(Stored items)
● ● ● ●
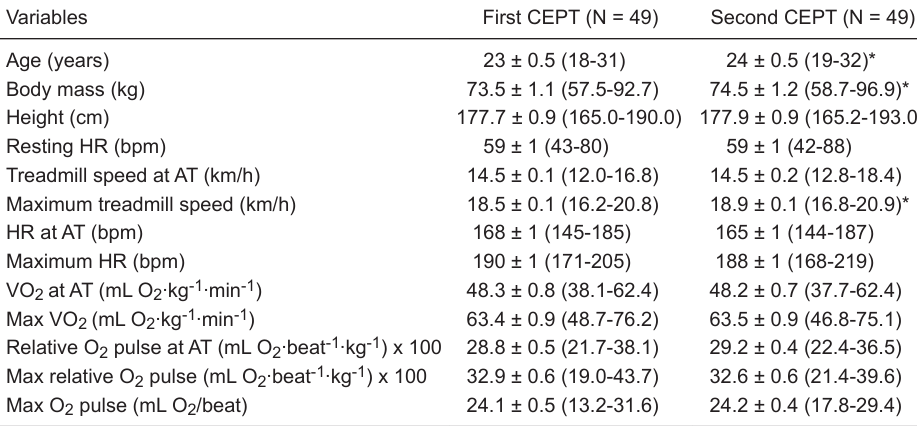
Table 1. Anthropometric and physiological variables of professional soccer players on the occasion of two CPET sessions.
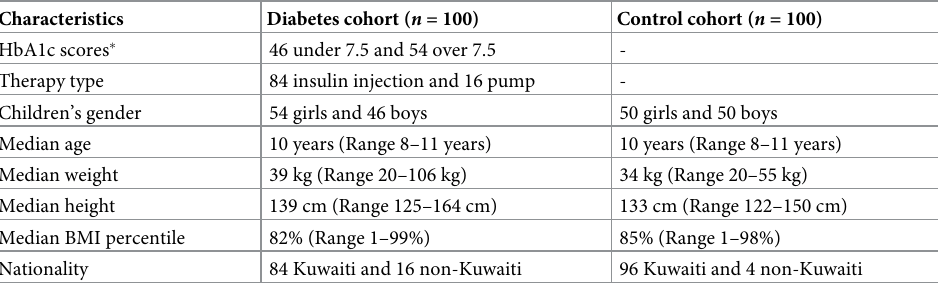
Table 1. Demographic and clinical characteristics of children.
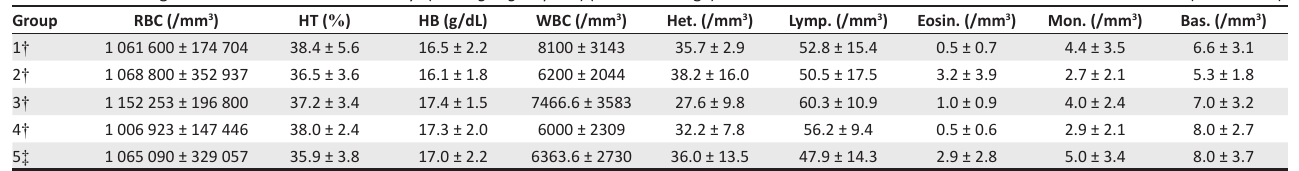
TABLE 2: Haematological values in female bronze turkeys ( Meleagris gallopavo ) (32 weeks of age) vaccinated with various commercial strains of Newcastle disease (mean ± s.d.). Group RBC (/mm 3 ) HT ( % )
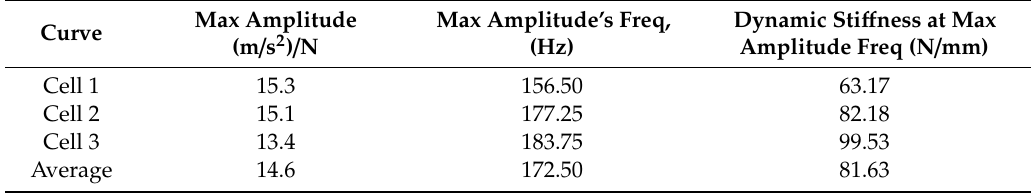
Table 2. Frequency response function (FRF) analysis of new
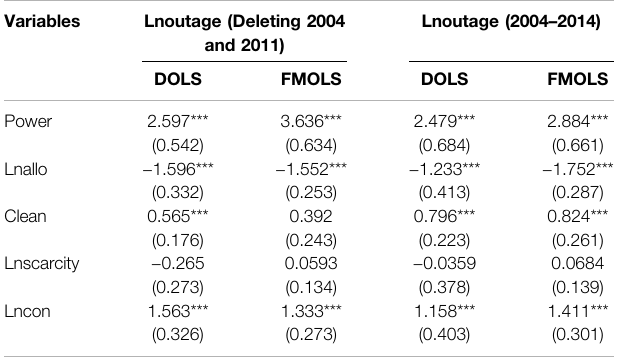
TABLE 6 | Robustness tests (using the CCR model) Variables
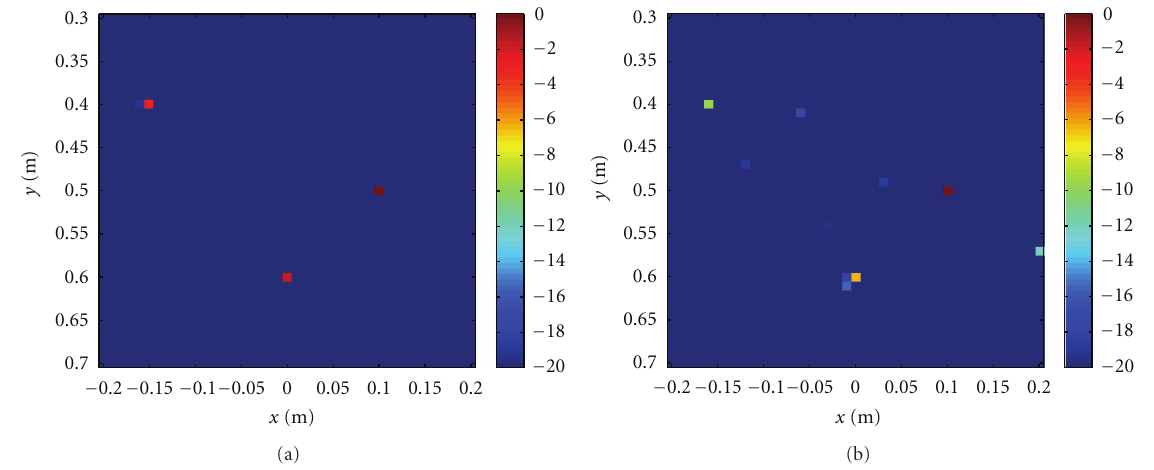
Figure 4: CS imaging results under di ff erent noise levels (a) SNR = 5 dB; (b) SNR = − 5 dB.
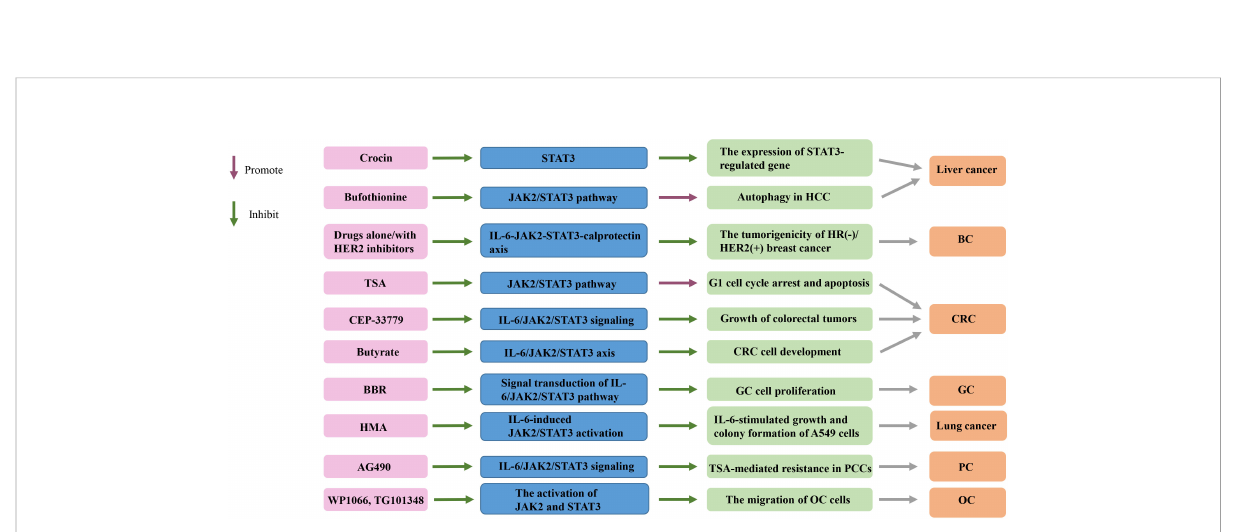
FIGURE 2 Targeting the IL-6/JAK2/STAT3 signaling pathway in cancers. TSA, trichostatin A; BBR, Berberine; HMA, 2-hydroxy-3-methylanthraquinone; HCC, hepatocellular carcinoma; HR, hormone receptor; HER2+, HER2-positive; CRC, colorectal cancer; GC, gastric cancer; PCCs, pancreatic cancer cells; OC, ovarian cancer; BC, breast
● ● ● ●
## What needs to be done
Starting with the line that has "Table 2. Frequency" and ending with the last line of the records, retype every line exactly and only those lines. Do not include the pictures.

## Task answer
Table 2. Frequency response function (FRF) analysis of new
TABLE 6 | Robustness tests (using the CCR model) Variables
Figure 4: CS imaging results under di ff erent noise levels (a) SNR = 5 dB; (b) SNR = − 5 dB.
FIGURE 2 Targeting the IL-6/JAK2/STAT3 signaling pathway in cancers. TSA, trichostatin A; BBR, Berberine; HMA, 2-hydroxy-3-methylanthraquinone; HCC, hepatocellular carcinoma; HR, hormone receptor; HER2+, HER2-positive; CRC, colorectal cancer; GC, gastric cancer; PCCs, pancreatic cancer cells; OC, ovarian cancer; BC, breast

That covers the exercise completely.